COMPITO ASSEGNATO:
Puoi ricopiare parola per parola, dal testo su Donnaregina riportato più avanti, tutto ciò che va da "di Chiara Giacobelli" fino a "ferocia della storia."?

La cronaca, la narrativa, la riflessione intima, la dimensione personale e quella familiare. Tanti i temi che si intrecciano nel nuovo libro della Ciabatti

di Chiara Giacobelli

Con Donnaregina Teresa Ciabatti compie un’operazione letteraria ardita, un attraversamento dei confini dell’autofiction per giungere alle soglie dell’inchiesta, mantenendo tuttavia integra la propria cifra stilistica: disincantata, personale, capace di sprofondare nell’abisso dell’intimità pur senza perdere lo sguardo sul mondo esterno. Il risultato è un romanzo che si colloca in una zona al limite fra confessione privata e narrazione pubblica, laddove il crimine incontra l’affetto e l’aneddoto domestico si specchia nella ferocia della storia.

Il libro, edito da Mondadori, si apre come una cronaca: la scrittrice – alter ego dichiarato dell’autrice – riceve l’incarico di intervistare Giuseppe Misso, detto ’o Nasone, ex superboss della camorra e oggi collaboratore di giustizia. Ma l’incontro tra questi due mondi antitetici, quello borghese e incerto della narratrice e quello brutale ma stratificato del criminale napoletano, evolve rapidamente in qualcosa di inatteso: un dialogo struggente, in bilico tra fascinazione e rifiuto, attrazione e disorientamento.

MATERIALE RACCOLTO:
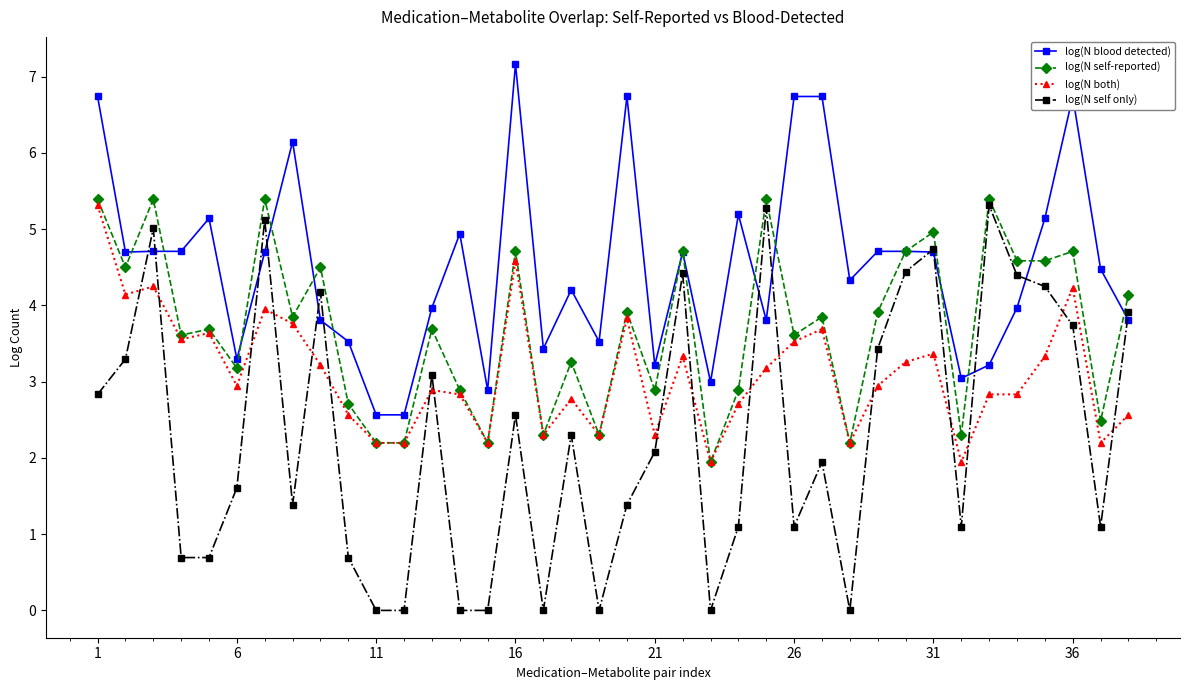

True or false: log(N self only) has more than 0 interior local peaks.

True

LA TUA RISPOSTA:
di Chiara Giacobelli

Con Donnaregina Teresa Ciabatti compie un’operazione letteraria ardita, un attraversamento dei confini dell’autofiction per giungere alle soglie dell’inchiesta, mantenendo tuttavia integra la propria cifra stilistica: disincantata, personale, capace di sprofondare nell’abisso dell’intimità pur senza perdere lo sguardo sul mondo esterno. Il risultato è un romanzo che si colloca in una zona al limite fra confessione privata e narrazione pubblica, laddove il crimine incontra l’affetto e l’aneddoto domestico si specchia nella ferocia della storia.